The report provides an overview of the area’s social and economic demographics, and makes predictions for the facility’s likely impacts, both positive and negative.

It is clear that a prison brings many economic and employment benefits to an area (the direct economic impact to 2036 is estimated to total $7.5 billion, with the onsite workforce expected to range from 300-470 workers, and almost continuous construction work expected til 2015).

The document also considers the implications of the boost to the local population from the arrival of prison staff, construction workers and prisoner families. This has consequences for housing, transport and children’s, youth, health and community services – all of which seem to have been over-stretched even before the prison project.

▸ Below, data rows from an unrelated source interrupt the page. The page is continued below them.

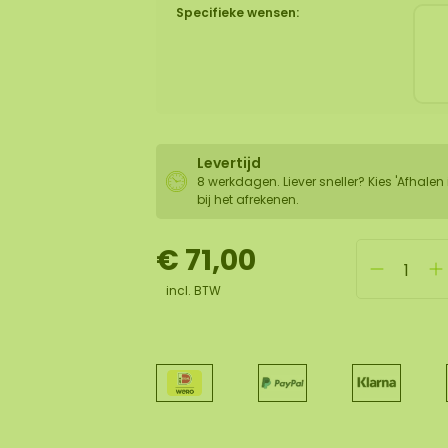
Specifieke wensen:
Levertijd
8 werkdagen. Liever sneller? Kies 'Afhalen 
bij het afrekenen.
€ 71,00
incl. BTW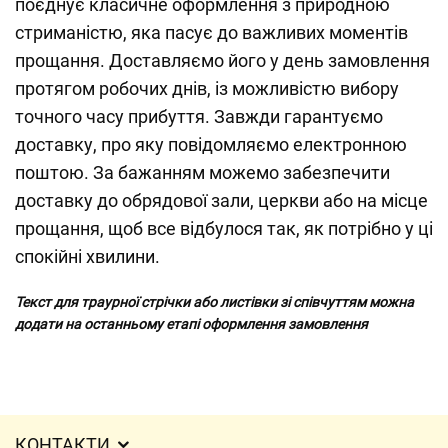
поєднує класичне оформлення з природною
стриманістю, яка пасує до важливих моментів
прощання. Доставляємо його у день замовлення
протягом робочих днів, із можливістю вибору
точного часу прибуття. Завжди гарантуємо
доставку, про яку повідомляємо електронною
поштою. За бажанням можемо забезпечити
доставку до обрядової зали, церкви або на місце
прощання, щоб все відбулося так, як потрібно у ці
спокійні хвилини.
Текст для траурної стрічки або листівки зі співчуттям можна
додати на останньому етапі оформлення замовлення
КОНТАКТИ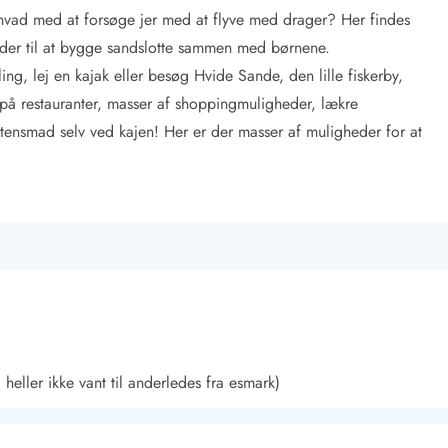
r hvad med at forsøge jer med at flyve med drager? Her findes
der til at bygge sandslotte sammen med børnene.
ing, lej en kajak eller besøg Hvide Sande, den lille fiskerby,
 på restauranter, masser af shoppingmuligheder, lækre
tensmad selv ved kajen! Her er der masser af muligheder for at
 heller ikke vant til anderledes fra esmark)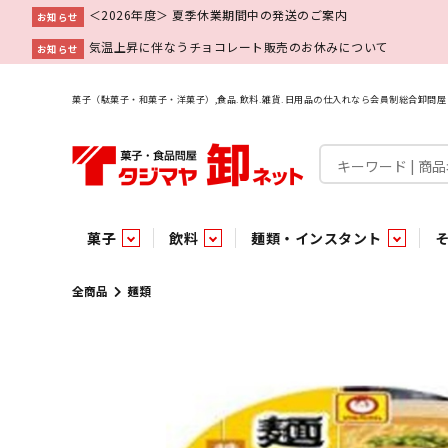
＜2026年度＞ 夏季休業期間中の発送のご案内
お知らせ
気温上昇に伴なうチョコレート販売のお休みについて
お知らせ
菓子（駄菓子・和菓子・洋菓子）,食品.飲料.雑貨.日用品の仕入れなら会員制総合卸問
菓子
飲料
麺類・インスタント
菓子
飲料水
麺類
調味料
雑貨
業務用
特集
今月の特売
新商品
あ行
パン・生菓子
インスタント
ペット関連
か行
嗜好飲料
ビン・缶詰
業務用非食品
さ行
チルド飲料・デザート
業務用非食品
乾物
た行
嗜好食品
な行
は行
パン
全商品
麺類
チョコレート
炭酸飲料
乾麺
砂糖
洗剤
めん類・缶詰・びん詰・惣菜・乾物・その他（業務用
駄菓子特集
調味料
調味料
あ
い
即席麺 袋
甘味料
ヘアケア
インスタント
インスタント
う
濃縮・乳酸・乳飲料
切って使える！つり下げ４連・5連菓子
袋チョコ
え
塩
スキンケア
即席麺 カップ
お
味噌
ビン・缶詰
ビン・缶詰
ポケット
醤油
浴用剤
コーヒー飲料
パスタ
つゆ
ガム
麺類
麺類
口中衛生
たれ
パス
飴・
乾物
乾物
焼き菓子
ミキサー飲料
みりん風調味料
トイレ用品
当たり・占い付きのラッキーお菓子
青果
青果
ペット関連
ペット関連
半生菓子
洗濯用品
医薬部外品
香辛料
雑貨
雑貨
ポリドリンク／ゼリー
小物家具
業務用非食品
業務用非食品
低アルコール飲料
タジマヤ オリ
傘・袋物
業務用
業務用
豆
履
雑貨ギフト
その他雑貨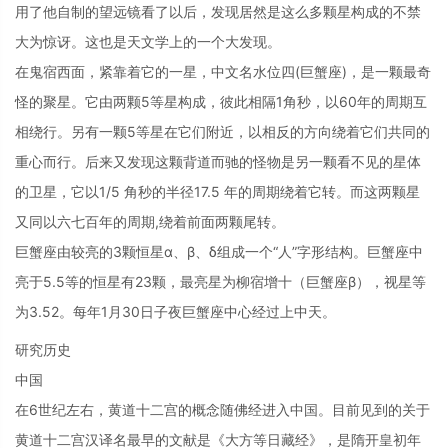
用了他自制的望远镜看了以后，发现居然是这么多颗星构成的不禁
大为惊讶。这也是天文学上的一个大发现。
在鬼宿西面，紧靠着它的一星，中文名水位四(巨蟹座)，是一颗最奇
怪的聚星。它由两颗5等星构成，彼此相隔1角秒，以60年的周期互
相绕行。另有一颗5等星在它们附近，以相反的方向绕着它们共同的
重心而行。后来又发现这颗背道而驰的怪物是另一颗看不见的星体
的卫星，它以1/5 角秒的半径17.5 年的周期绕着它转。而这两颗星
又同以六七百年的周期,绕着前面两颗尾转。
巨蟹座由较亮的3颗恒星α、β、δ组成一个“人”字形结构。巨蟹座中
亮于5.5等的恒星有23颗，最亮星为柳宿增十（巨蟹座β），视星等
为3.52。每年1月30日子夜巨蟹座中心经过上中天。
研究历史
中国
在6世纪左右，黄道十二宫的概念随佛经进入中国。目前见到的关于
黄道十二宫汉译名最早的文献是《大方等日藏经》，是隋开皇初年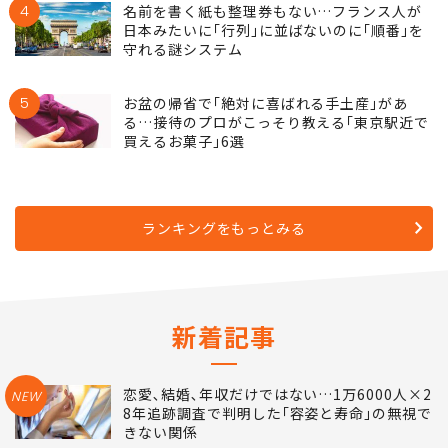
4
名前を書く紙も整理券もない…フランス人が
日本みたいに｢行列｣に並ばないのに｢順番｣を
守れる謎システム
5
お盆の帰省で｢絶対に喜ばれる手土産｣があ
る…接待のプロがこっそり教える｢東京駅近で
買えるお菓子｣6選
ランキングをもっとみる
新着記事
恋愛､結婚､年収だけではない…1万6000人×2
NEW
8年追跡調査で判明した｢容姿と寿命｣の無視で
きない関係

The document says there is no evidence that the correctional precinct will increase crime:

A common fear associated with correctional facilities is that they will increase crime in the local community. A review of literature suggests they have no impact on local rates of crime46. In fact QCS research47 found that communities near Correctional Centres have experienced declining crime rates in line with the rest of the State. An analysis of crime statistics for Maryborough both before and after the Correctional Centre was established in 2003 (in Figure 20 and Table 30) confirms these findings.

These tables give an overview of the issues considered.

The section of the report that will stay with me (which is more about the reality of life for prisoners than the impact of prisons on communities) is this:

Information provided from other areas where Correctional Centres have been built indicates that only 25% of prisoners (1 in 4) receive visitors.

It could be interesting to see these types of analyses done with a different format: explicitly looking at which people and what interests are the winners and losers from the construction of new prisons.